Pracownicy z Bangladeszu w polskich sadach?
Jak informuje na swoim facebookowym profilu Związek Sadowników RP, targi to nie tylko rozmowy o owocach i handlu. W ramach targów Asia Fruit Logistica, które odbyły się w Hongkongu, pojawił się pomysł otwarcia polskiego rynku pracy dla obywateli Bangladeszu. Mieliby oni uzupełnić niedobory, które co roku obserwujemy w ogrodnictwie. Wszyscy zdajemy sobie sprawę, iż na razie to tylko rozmowy i jak podkreślają przedstawiciele związku, mimo potencjalnych trudności w rekrutacji i procesie wydawania wiz, warto te rozmowy kontynuować.
Dlaczego Bangladesz?
Przede wszystkim dlatego, iż kraj liczy ponad 170 milionów mieszkańców, z których znaczący odsetek żyje w ubóstwie. Produkt krajowy brutto na osobę wynosi tam 2400 dolarów rocznie. W Polsce jest średnio sześć razy wyższy. Ponadto Bangladesz ma zupełnie odmienną od polskiej piramidę wieku. Wyraźnie dominują w niej osoby w wieku do 24 lat. Większość aktywnych zawodowo mieszkańców pracuje w rolnictwie, a to dla nas bardzo istotna informacja.

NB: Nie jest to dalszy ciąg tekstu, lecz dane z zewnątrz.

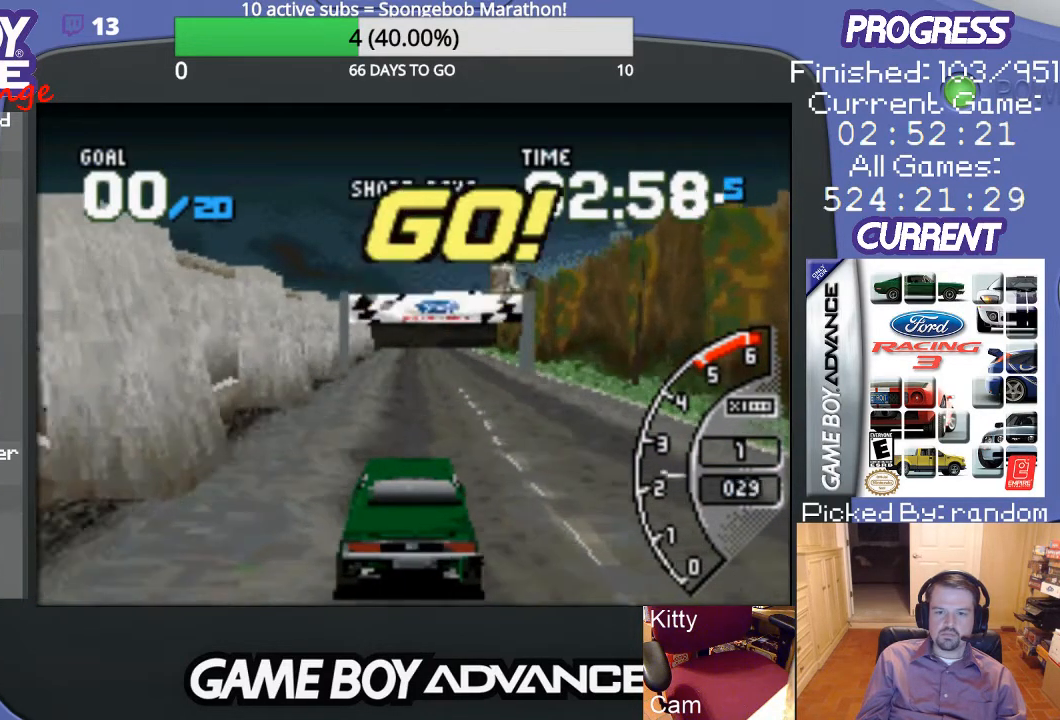
{"buttons": ["A"], "events": []}
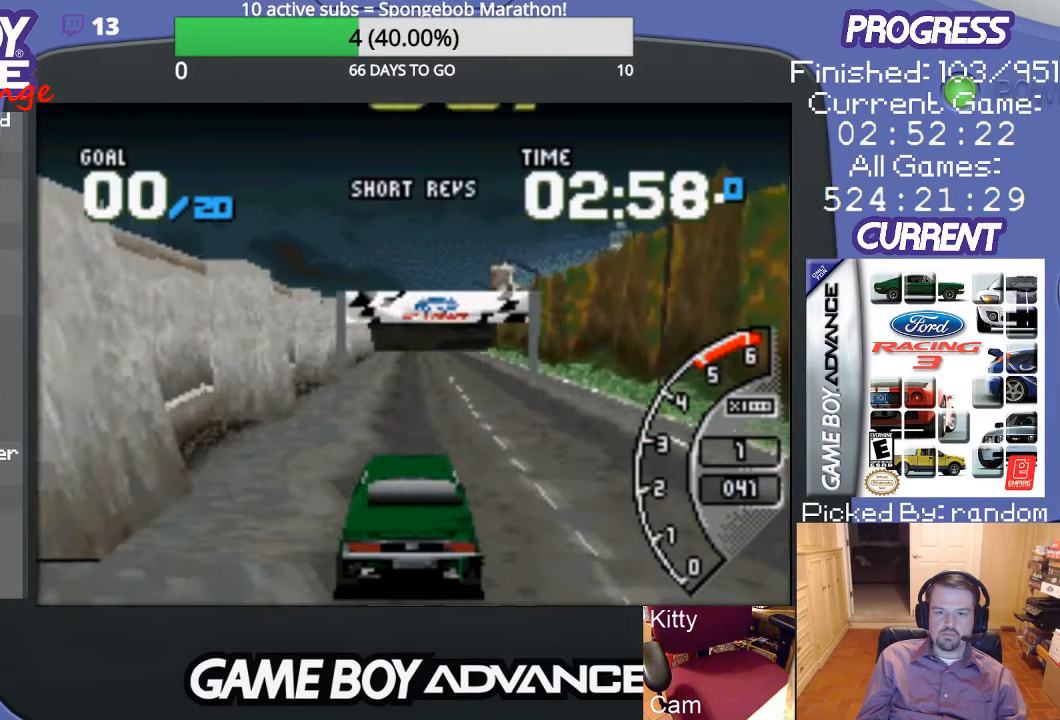
{"buttons": ["A"], "events": []}
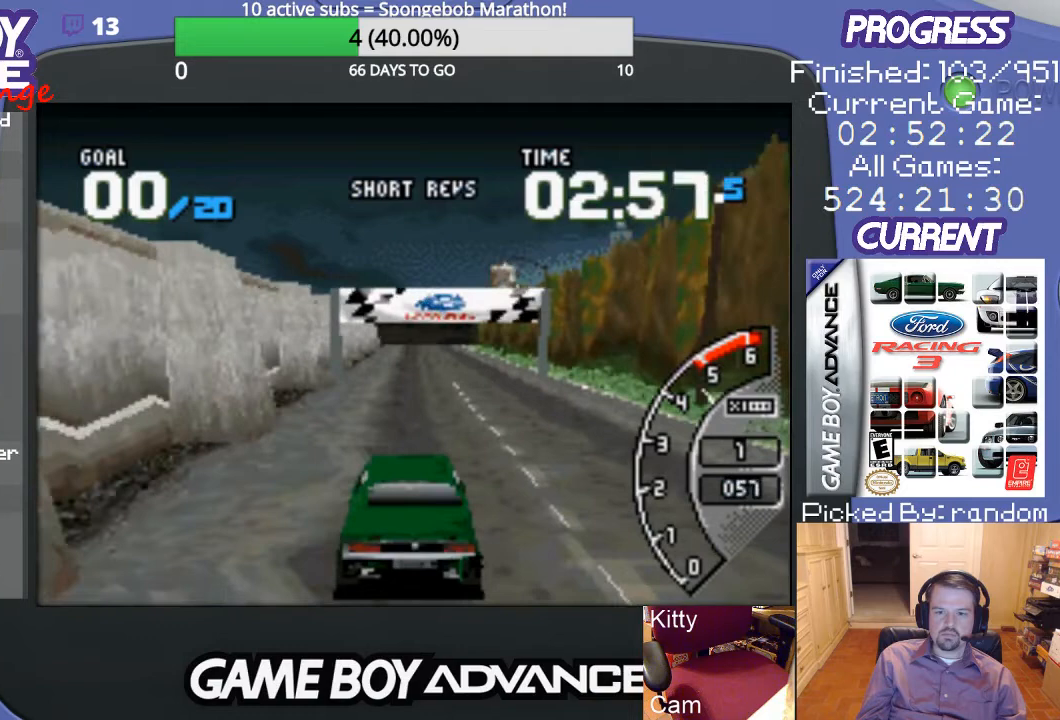
{"buttons": ["A"], "events": []}
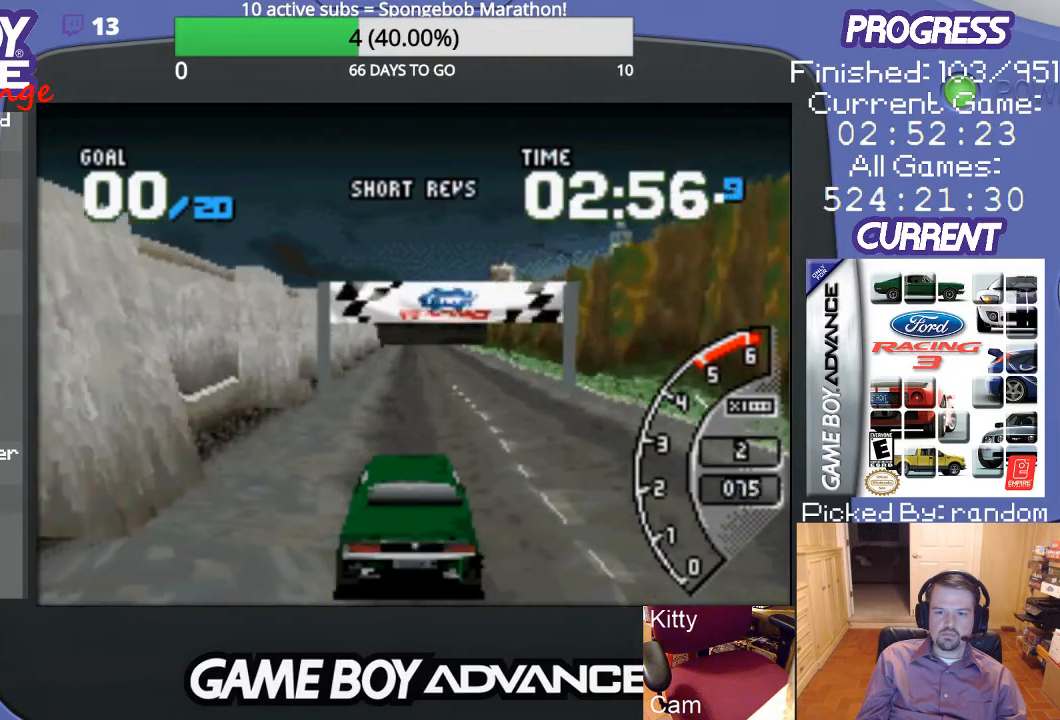
{"buttons": ["A"], "events": []}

W polskich sadach i sortowniach systematycznie przybywa pracowników z odległych krajów. Niemniej przez cały czas zdecydowanie dominują Ukraińcy. Ostatnie dane dotyczące struktury narodowości cudzoziemców pochodzą z lutego tego roku i widzimy je na załączonej grafice. Chociaż na drugim i trzecim miejscu znaleźli się Białorusini i Gruzini to największy procentowy wzrost dotyczy Filipińczyków i Kolumbijczyków. prawdopodobnie w kolejnych publikacjach GUS-u zauważymy zmianę na trzecim miejscu.
W marcu tego roku, w Polsce pracowało ogółem 1 057 000 obcokrajowców. Liczba ta powoli, ale systematycznie rośnie.